Opinioni

Giustizia. Per la madre di Tommaso l'ergastolo non avrà mai fine

Marina Corradi domenica 4 agosto 2024

Aveva 18 mesi quando una notte di marzo venne strappato dal seggiolone dalle braccia di uno sconosciuto, e consegnato ai complici. Braccia forti di un giovane pregiudicato, un ex pugile: quel bambino deve essergli parso un fuscello. Quel bambino piangeva, poi, come piange ogni lattante, tra facce sconosciute. Ma piangeva tanto Tommaso, piangeva troppo. Lo ammazzarono venti minuti dopo il sequestro: a badilate, perché finalmente tacesse.

È il modo di quella morte a Parma, che tutta l’Italia, che aveva sperato per settimane, sentì intollerabile. Nessuno che fosse almeno adolescente nel 2006 ha dimenticato Tommaso Onofri, rapito per estorsione in un progetto di balordi. Oggi avrebbe vent’anni. Forse sarebbe innamorato, forse sarebbe al mare. Invece è rimasto bambino per sempre, sepolto lungo un torrente, in una fossa molto piccola.

La notizia di oggi è che uno dei rapitori, Salvatore Raimondi, è in semilibertà e a breve sarà definitivamente libero. Con il complice Mario Alessi, al processo, si erano vicendevolmente addebitati la responsabilità dell’omicidio. I giudici hanno creduto a Raimondi: ergastolo al complice, vent’anni a lui per il rapimento, poi diventati sedici per buona condotta: «Il percorso di rieducazione è completato», è scritto. I conti con la Legge, saldati.

«L’unico vero ergastolo è il mio», dice la mamma di Tommaso. E come darle torto. Lei non dimenticherà mai, lei non potrà mai non pensare a quel suo figlio, e a come lo hanno finito. Pure essendo contro la pena di morte, e in linea di principio contro l’ergastolo, che è come seppellire vivo un uomo, nel leggere questa notizia si ha un sussulto di sgomento. Libero, chi strappò Tommaso ai suoi genitori quella notte? No, non è giusto, dice qualcuno in noi. Quell’uomo, ci assicurano però, è un altro ora, lavora, si è sposato. Bene. Non è ciò vorremmo per ciascun condannato?

Eppure, quel qualcuno dal fondo della coscienza protesta. I calcoli della Legge saranno corretti, ma il male fatto quella notte a Parma no, non è calcolabile. Il padre di Tommaso ebbe un infarto nel 2008 e morì dopo sei anni di coma. «Il vero ergastolo è il mio», dice la mamma. Il dolore di una madre appartiene alle grandezze incalcolabili, mentre la Legge è lì con i suoi commi che ingialliscono sui codici - la Legge è una povera cosa fatta dagli uomini, e quindi calcolabile.

Così che ciò che è giusto per i giudici ci appare sommamente ingiusto.
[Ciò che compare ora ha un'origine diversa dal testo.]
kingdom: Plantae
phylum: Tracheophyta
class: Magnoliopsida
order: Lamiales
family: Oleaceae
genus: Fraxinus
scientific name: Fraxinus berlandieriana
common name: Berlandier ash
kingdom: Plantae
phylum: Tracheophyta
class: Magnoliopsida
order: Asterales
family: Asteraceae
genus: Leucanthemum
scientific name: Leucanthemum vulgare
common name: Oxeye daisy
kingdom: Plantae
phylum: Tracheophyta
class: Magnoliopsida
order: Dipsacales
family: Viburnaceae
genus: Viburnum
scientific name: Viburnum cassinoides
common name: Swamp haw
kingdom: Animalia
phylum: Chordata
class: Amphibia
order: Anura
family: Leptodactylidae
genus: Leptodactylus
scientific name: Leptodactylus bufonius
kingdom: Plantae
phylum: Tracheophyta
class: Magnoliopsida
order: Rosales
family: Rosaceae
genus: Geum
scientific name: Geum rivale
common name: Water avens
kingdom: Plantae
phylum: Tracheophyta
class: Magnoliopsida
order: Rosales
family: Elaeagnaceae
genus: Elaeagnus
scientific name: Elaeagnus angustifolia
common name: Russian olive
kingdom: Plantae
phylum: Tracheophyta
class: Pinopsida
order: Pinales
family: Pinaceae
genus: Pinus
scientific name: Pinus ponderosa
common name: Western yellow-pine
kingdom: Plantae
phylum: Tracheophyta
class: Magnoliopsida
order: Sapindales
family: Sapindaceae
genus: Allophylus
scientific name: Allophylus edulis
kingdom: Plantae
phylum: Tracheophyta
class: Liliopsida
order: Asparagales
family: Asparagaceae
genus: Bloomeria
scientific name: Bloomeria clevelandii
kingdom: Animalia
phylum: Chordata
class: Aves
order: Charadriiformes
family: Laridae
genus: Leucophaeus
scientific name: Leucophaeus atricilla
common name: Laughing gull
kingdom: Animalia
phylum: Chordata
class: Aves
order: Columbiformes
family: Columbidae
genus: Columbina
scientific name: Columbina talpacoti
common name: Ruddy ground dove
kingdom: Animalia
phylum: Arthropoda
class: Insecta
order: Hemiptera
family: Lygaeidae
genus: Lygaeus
Dovrebbe, viene da dire, essere prevista un’eccezione a ogni sconto, per i crimini particolarmente ignobili. Come quello di Parma. Il badile: solo a pensarci manca il fiato. «Ma ora è un altro uomo», affermano i giudici. Vogliamo crederci. Quell’uomo però è ancora giovane. Se ha avuto o avrà un figlio, solo nell’attimo in cui lo prenderà in braccio capirà cos’ha fatto, quella notte - capirà l’incalcolabile.

E quindi tutto è a posto e niente è in ordine. Il computo della Legge e l’incommensurabilità del male, materie non confrontabili. (Molti, dopo un crimine, invocano la giustizia. Certo: ma anche se viene fatta, non colmerà mai certi abissi).

Penso alla madre di Tommaso con soggezione. Leggo che è una donna di fede. Chissà che vuole Dio, da una donna trapassata da un tale dolore. Perché perdere un figlio per una malattia o un incidente già è insostenibile: ma il modo della morte di quel piccolo, è umanamente intollerabile.

Anche l’uomo condannato all’ergastolo per il delitto di Parma, e la sua compagna, avranno i loro permessi, dopo gli anni previsti. La Legge calcola e talvolta libera, il dolore no. Per il dolore di quella madre si può solo pregare. Quanto a Tommaso è lui, spero, che prega per noi: lui, 18 mesi, il bavaglino sporco di pappa al collo. Lui che quella notte, smarrito, piangeva - lui agnello, ritornato fra gli angeli.